Kemunculan Khawarij ini dilatarbelakangi adanya pertikaian politik antara Ali
dan Muawiyah yang nantinya akan memunculkan istilah tahkim, dan dari sinilah
kelompok yang tadinya mendukung Ali berbalik menentang Ali dan keluar dari
barisan Ali dan melabeli diri mereka dengan label Khawrij.
I. Pendahuluan
Tidak bisa dipungkiri bahwa Rasulullah adalah seorang Pemimpin yang dapat
mempersatukan umat Islam dalam kurun waktu yang tidak lama, hal ini sering kali
ditulis dalam sejarah-sejarah Islam. Sepeninggal Rasulullah, umat Islam merasa
kehilangan sebuah tonggak yang selama ini mereka jadikan panutan dalam segala
hal. Banyak sekali kejadian yang dialami oleh umat Islam sepeninggal
Rasulullah. Mulai dari pergantian Khalifah, dari Khalifah Abu Bakar sampai
Khalifah Ali bin Abi Thalib sampai peristiwa terpecahnya umat Islam menjadi
beberapa firqoh-forqoh dalam Islam, antara lain Khawarij, Murjiah, Syiah,
Jabariyah, Qadariyah, Mu'tazilah, Ahanlus sunah wal jamaah, Ahmadiyah
dan Salafiyah.
Sebagaimana kita ketahui bahwa kemunculan Khawarij sebagai sebuah sekte atau
kelompok agama merupakan salah satu distorsi atau perubahan politik dan mental
yang penting dalam sejarah Islam. Sesungguhnya munculnya kelompok ini seperti
merupakan simbol kecenderungan yang kaku di dunia Islam di bidang politik dan
mental. Sebuah kelompok yang berupaya keras mendapatkan tempat di bidang
politik dengan menerapkan pandangan-pandangan mereka yang ekstrem, namun akibat
ekstremitas inilah maka kelompok ini gagal mendapatkan tempat terhormat di
masyarakat.
Berangkat dari sinilah maka penulis ingin menggali lebih jauh tentang kaum
Khwarij ini dengan harapan dapat memberikan informasi yang mendalam tentang
kaum Khawarij ini.
A. Sejarah Lahirnya Khawarij
Aliran kalam
pertama dalam sejarah Islam pada abad ke 1 H adalah Khawarij. Nama itu berasal
dari kata Arab yang berarti "keluar". Kelompok ini disebut khawarij
karena keluar dari barisan Ali bin Ali Thalib sebagai protes terhadap Ali yang
menyetujui perdamaian dengan Mu'awiyah bin Abi Sofyan.Ada juga yang megatakan
bahwa nama Khawarij ini didasarkan atas surah an-Nisa ayat 100:
ومن
يهاجر في سبيل الله يجد في الأرض مراغما كثيرا وسعة ومن يخرج من بيته مهاجرا إلى
الله ورسوله ثم يدركه الموت فقد وقع أجره على الله وكان الله غفورا رحيما
Artinya:
Barangsiapa berhijrah di jalan
Allah, niscaya mereka mendapati di muka bumi ini tempat hijrah yang Luas dan
rezki yang banyak. Barangsiapa keluar dari rumahnya dengan maksud berhijrah
kepada Allah dan Rasul-Nya, kemudian kematian menimpanya (sebelum sampai ke
tempat yang dituju), Maka sungguh telah tetap pahalanya di sisi Allah. dan
adalah Allah Maha Pengampun lagi Maha Penyayang.

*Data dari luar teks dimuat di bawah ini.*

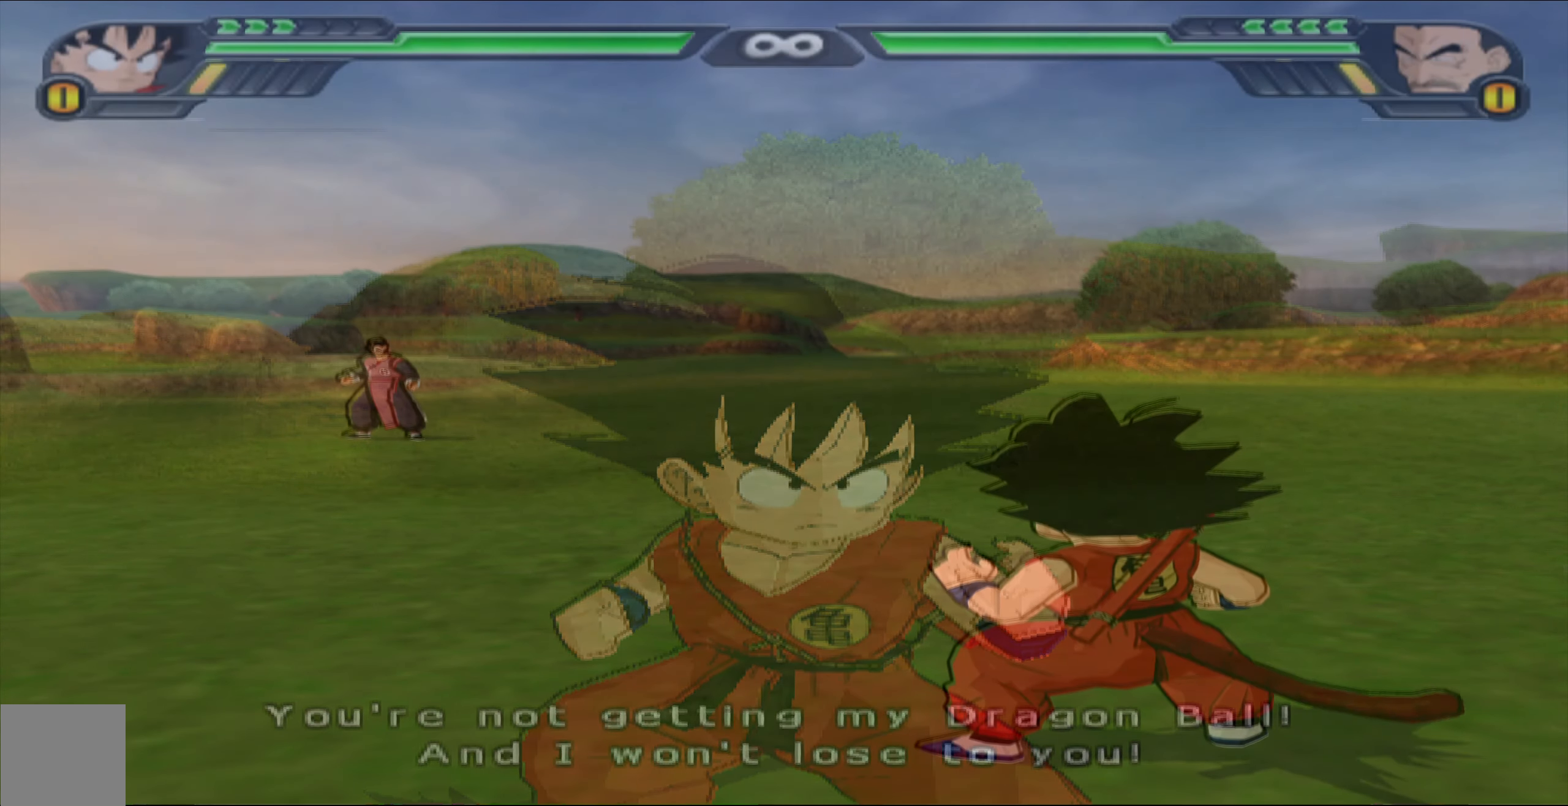
Gameplay with a controller (Xbox layout); each line is a JSON object with the inputs held at the frame after it. "events" lists button and stick changes between this image and that frame as [ms after this image, input, new state], when the widget could be followed in between.
{"buttons": ["L2"], "left_stick": "center", "right_stick": "center", "events": [[17, "L2", "down"]]}
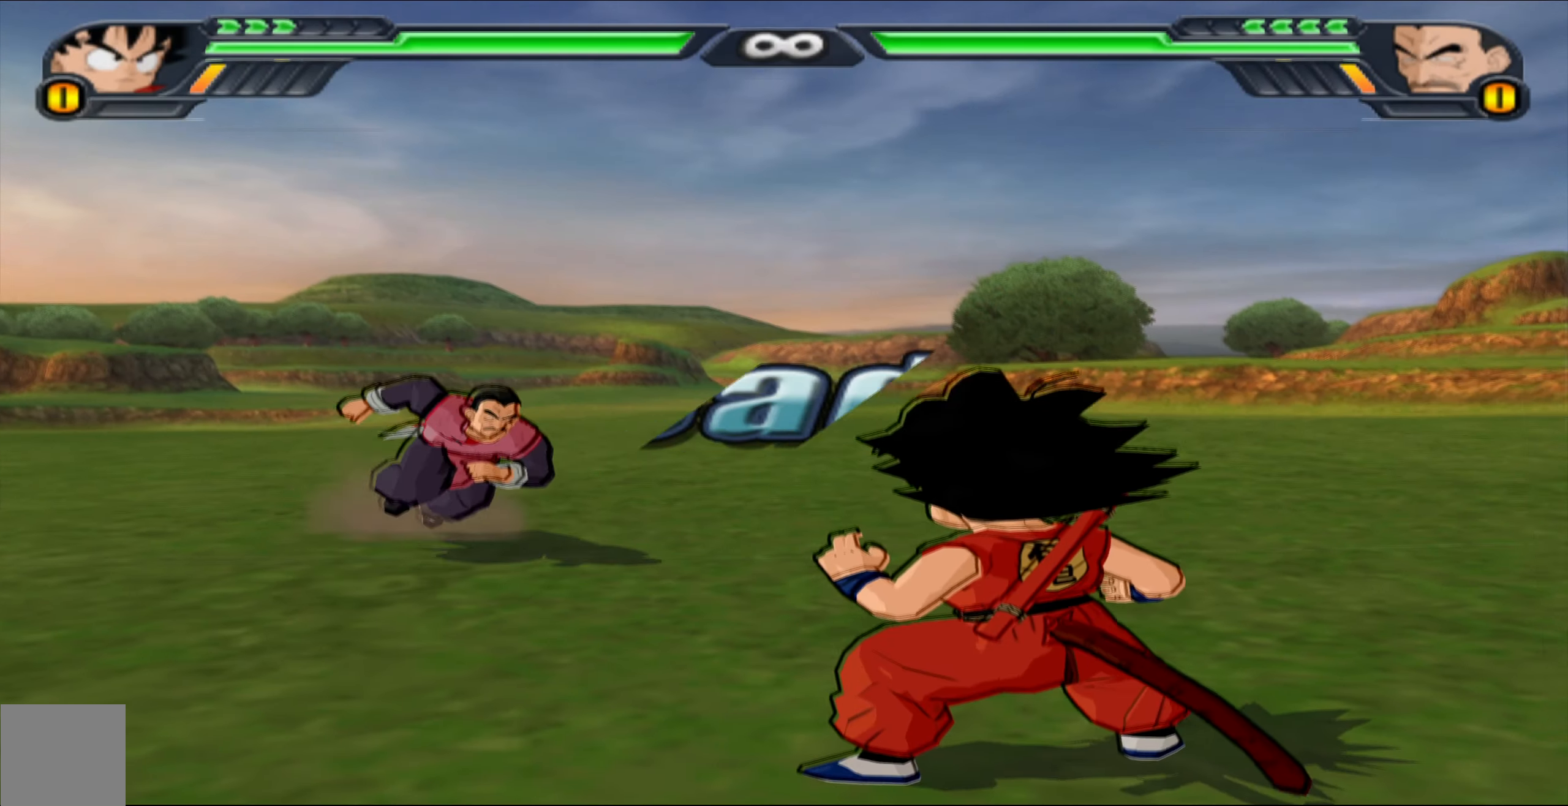
{"buttons": [], "left_stick": "center", "right_stick": "center", "events": [[233, "L2", "up"], [250, "X", "down"], [333, "X", "up"], [433, "X", "down"], [500, "X", "up"]]}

Berdasarkan ayat ini kaum Khawarij
memandang diri mereka sebagai orang yang keluar dari rumah semata-mata untuk
berjuang di jalan Allah SWT.
Selain nama Khawarij, ada beberapa nama lagi yang diberikan kepada kelompok
ini, antara lain: al-Muhakkimah, Syurah, Haruriyah dan al-Mariqah. Nama
al-Muhakkimah berasal dari semboyan mereka yang terkenal "laa hukma
illaa li allah (tiada hukum kecuali hukum Allah) atau laa hakama illaa
allah (tidak ada pembuat hukum kecuali Allah). Berdasarkan alasan inilah
mereka menolak keputusan Ali. Bagi mereka yang berhak memutuskan perkara
hanyalah Allah SWT bukan arbitrase.
Mereka juga menyebut diri mereka Syurah yang berasal dari bahasa arab yasyri
(menjual). Penamaan ini didasarkan pada surah al-Baqarah ayat 207:
ومن
الناس من من يشري نفسه ِبتغاء مرضات الله والله رؤف بالعباد
Artinya:
Dan di antara manusia ada orang yang
mengorbankan dirinya karena mencari keridhaan Allah; dan Allah Maha Penyantun
kepada hamba-hamba-Nya.
Berdasarkan ayat ini kaum Khawarij menganggap diri
mereka adalah orang-orang yang mengorbankan diri mereka untuk mencari ridha
Allah SWT.
Mereka disebut juga kelompok Haruriyah berasal dari kata Harurah, tempat
mereka berkumpul setelah meninggalkan barisan Ali. Tempat ini kemudian mereka
jadikan pusat kegiatan.
Adapun nama al-Mariqah diberikan kepada mereka karena mereka dianggap
telah keluar dari agama. Kata ini berasal dari kata maraqa yang berarti
"anak panah yang keluar dari busurnya".
Kemunculan aliran Khawarij dilatarbelakangi adanya pertikaian politik antara
Ali dan Mu'awiyah bin Abi Sufyan, yang pada waktu itu menjadi Gubernur Syam
(Suriah). Mu'awiyah menolak membaiat Ali yang terpilih sebagai Khalifah,
sehingga Ali mengerahkan bala tenteranya untuk menyerang Mu'awiyah. Mu'awiyah
yang mengumpulkan pasukannya untuk menghadapi Ali. Pertempuran pun terjadi
antara kedua belah pihak di Siffin. Pertempuran di Siffin sudah hampir
dimenangkan oleh pasukan Ali. Dalam situasi demikian itulah muncul politikus
ulung yang bernama Amr bin As, diplomat yang cukup terkenal di semenanjung
Arab. Ia pandai mencari jalan keluar dalam situasi sulit. Ia menyarankan kepada
Mu'awiyah agar pasukannya yang digaris paling depan mengikatkan mushaf
al-Qur'an ke ujung tombak sebagai tanda bahwa perang harus dihentikan dan
diadakan perundingan dengan keputusan berdasarkan hukum al-Qur'an. Cara ini
kemudian dikenal dengan istilah tahkim.[1]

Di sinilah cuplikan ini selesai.